First, he informed them that the believers who died were ok. God was working out his plan. In verse 13 we read, “Brothers and sisters, we do not want you to be uninformed about those who sleep in death, so that you do not grieve like the rest of mankind, who have no hope.”

Then Paul told them that the believers who had died were with Jesus—and that those believers would be the first ones to receive their new glorified spiritual bodies! In verses 14–16 we read, “For we believe that Jesus died and rose again, and so we believe that God will bring with Jesus those who have fallen asleep in him. According to the Lord’s word, we tell you that we who are still alive, who are left until the coming of the Lord, will certainly not precede those who have fallen asleep. For the Lord himself will come down from heaven, with a loud command, with the voice of the archangel and with the trumpet call of God, and the dead in Christ will rise first.”

Then after church-age believers who have died receive their new bodies, those of us who are still living will receive ours and will be snatched up to join them.
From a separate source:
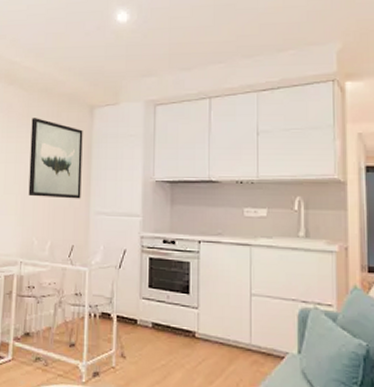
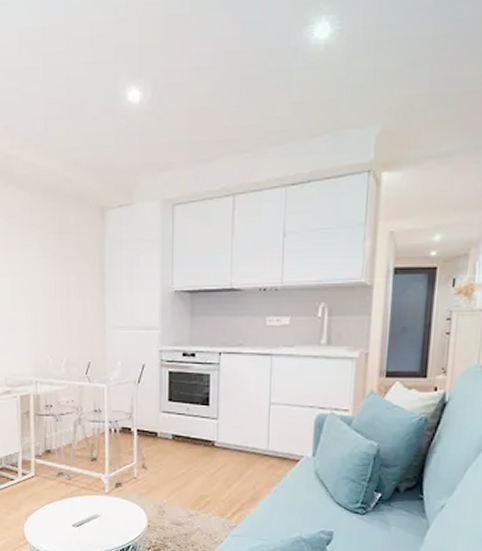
wall art: present [28,118,83,199] -> none [36,223,95,314]

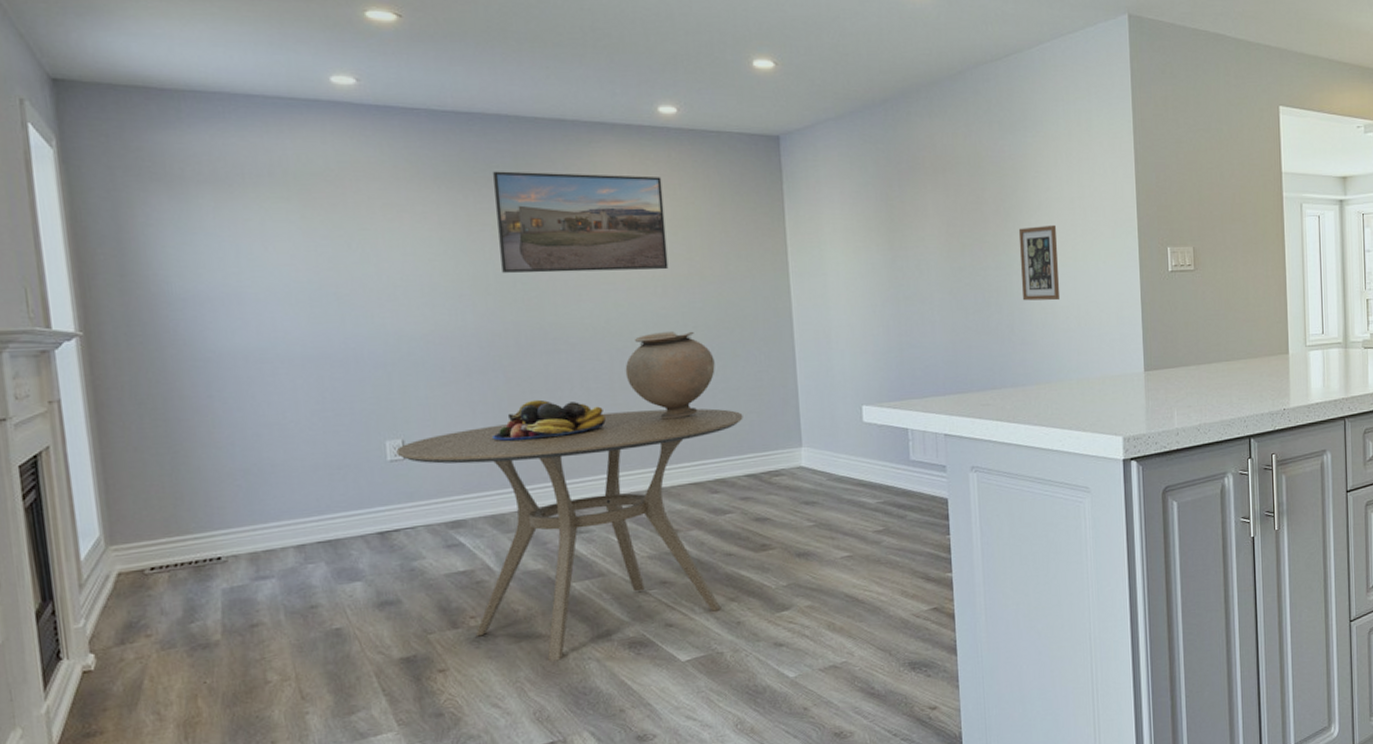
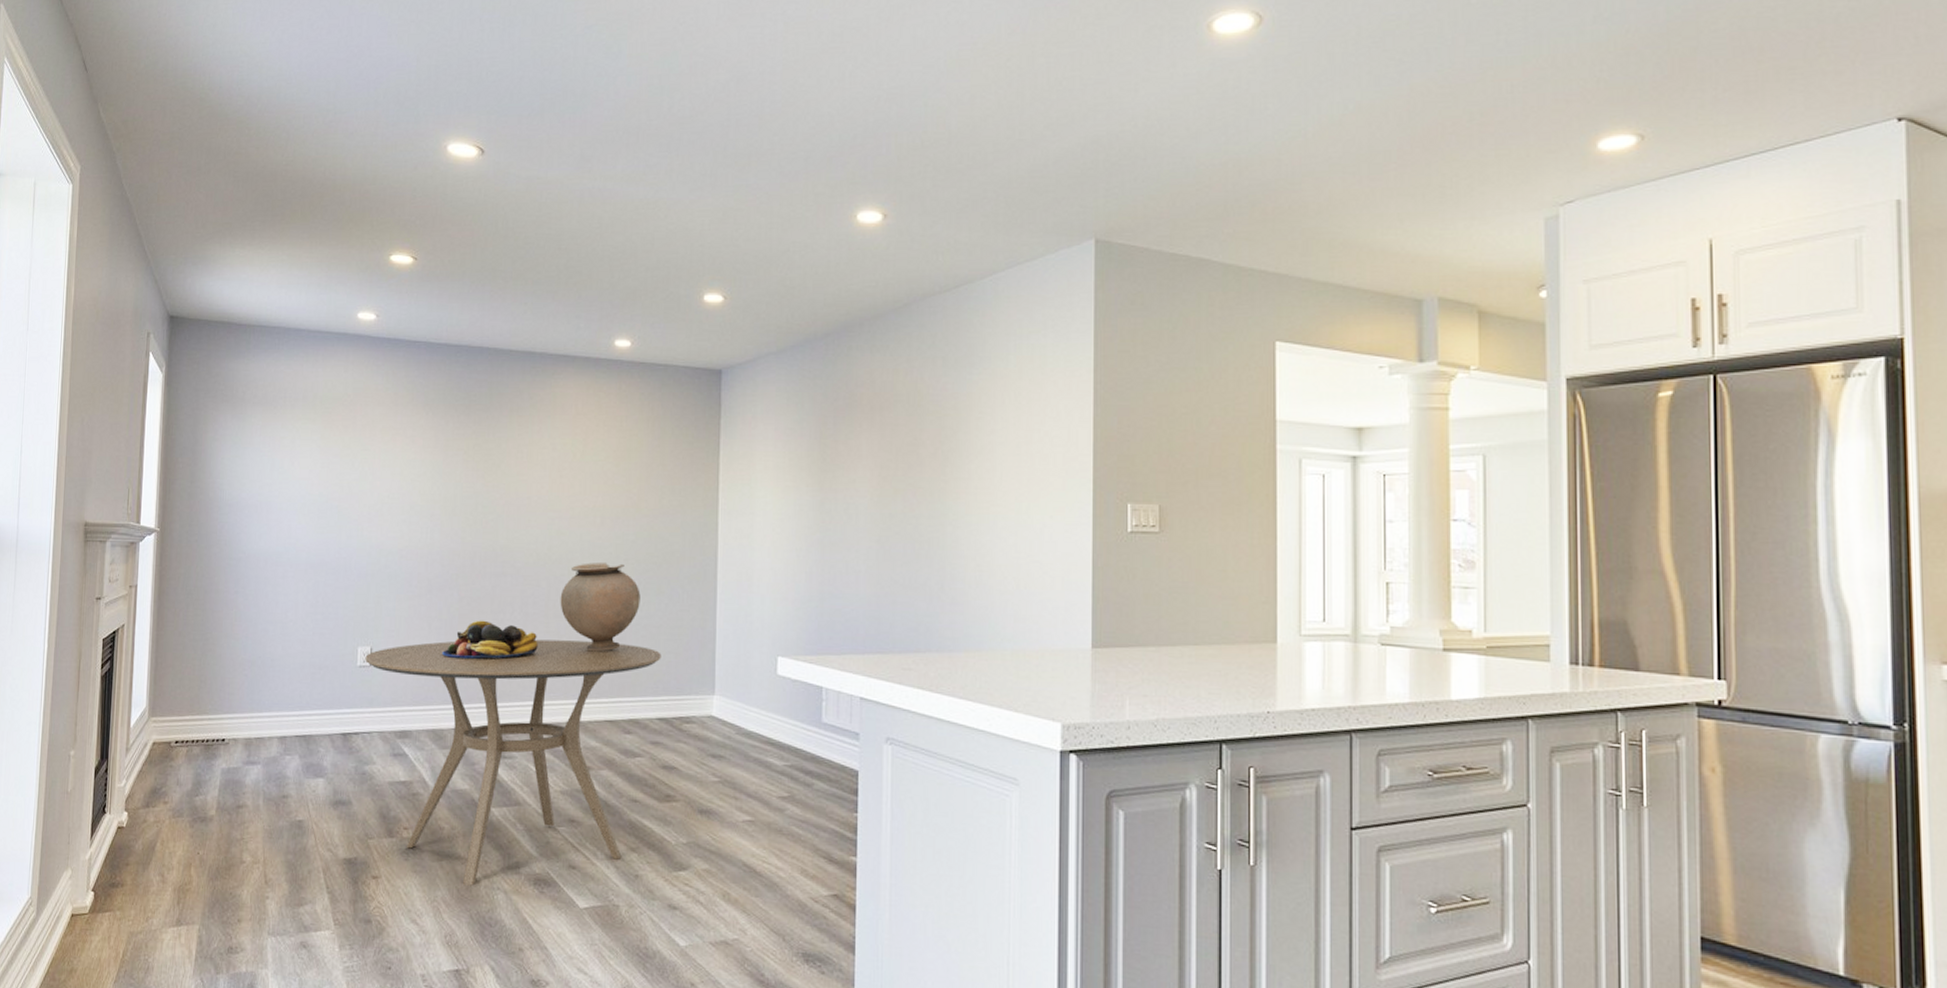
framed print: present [493,171,669,273] -> none [468,400,611,501]
picture frame: present [1018,224,1061,301] -> none [955,471,999,558]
Paul explained this in verse 17 where he wrote, “After that, we who are still alive and are left will be caught up together with them in the clouds to meet the Lord in the air. And so we will be with the Lord forever.”

Finally, Paul leveraged the mystery as a means of encouragement while the Thessalonians believers waited for this event to occur. Verse 18 reads, “Therefore encourage one another with these words.” So, the rapture is a means of encouragement, not fear. We should await it with great anticipation and excitement.

This primary passage on the rapture also lines up with Jesus’s words in John 14 (1–3) where he said, “’Let not your heart be troubled; you believe in God, believe also in Me. In My Father’s house are many mansions; if it were not so, I would have told you. I go to prepare a place for you. And if I go and prepare a place for you, I will come again and receive you to Myself; that where I am, there you may be also.’”

Notice that the order is the same as in Paul’s description of the rapture. To paraphrase Jesus, he said, “I will come again. I will receive you (i.e., in the clouds as described by Paul). That where I am you will be also.” Or as Paul put it, “we would ever be with the Lord.”

Additionally, this passage in 1 Thessalonians also lines up with Paul’s description in 1 Corinthians 15:51–53 where he said, “Listen, I tell you a mystery: We will not all sleep, but we will all be changed—in a flash, in the twinkling of an eye, at the last trumpet. For the trumpet will sound, the dead will be raised imperishable, and we will be changed. For the perishable must clothe itself with the imperishable, and the mortal with immortality.”

This revealed mystery is the exclamation point of 1 Thessalonians. This is the driving force behind the “why”. Why put up with persecution? Why resist temptation? Why live for an audience of one?  Why show love to others and work hard? Why live a peaceful life? (These are all topics covered in 1 Thessalonians.) Because we have a promised future event when we will be changed in an instant and snatched up to the presence of our Savior! As an added benefit, we’re clearly told that this will occur prior to the time of God’s wrath on earth (1 Thessalonians 1:10, 5:9; Revelation 3:10)!

Therefore, encourage one another with these words!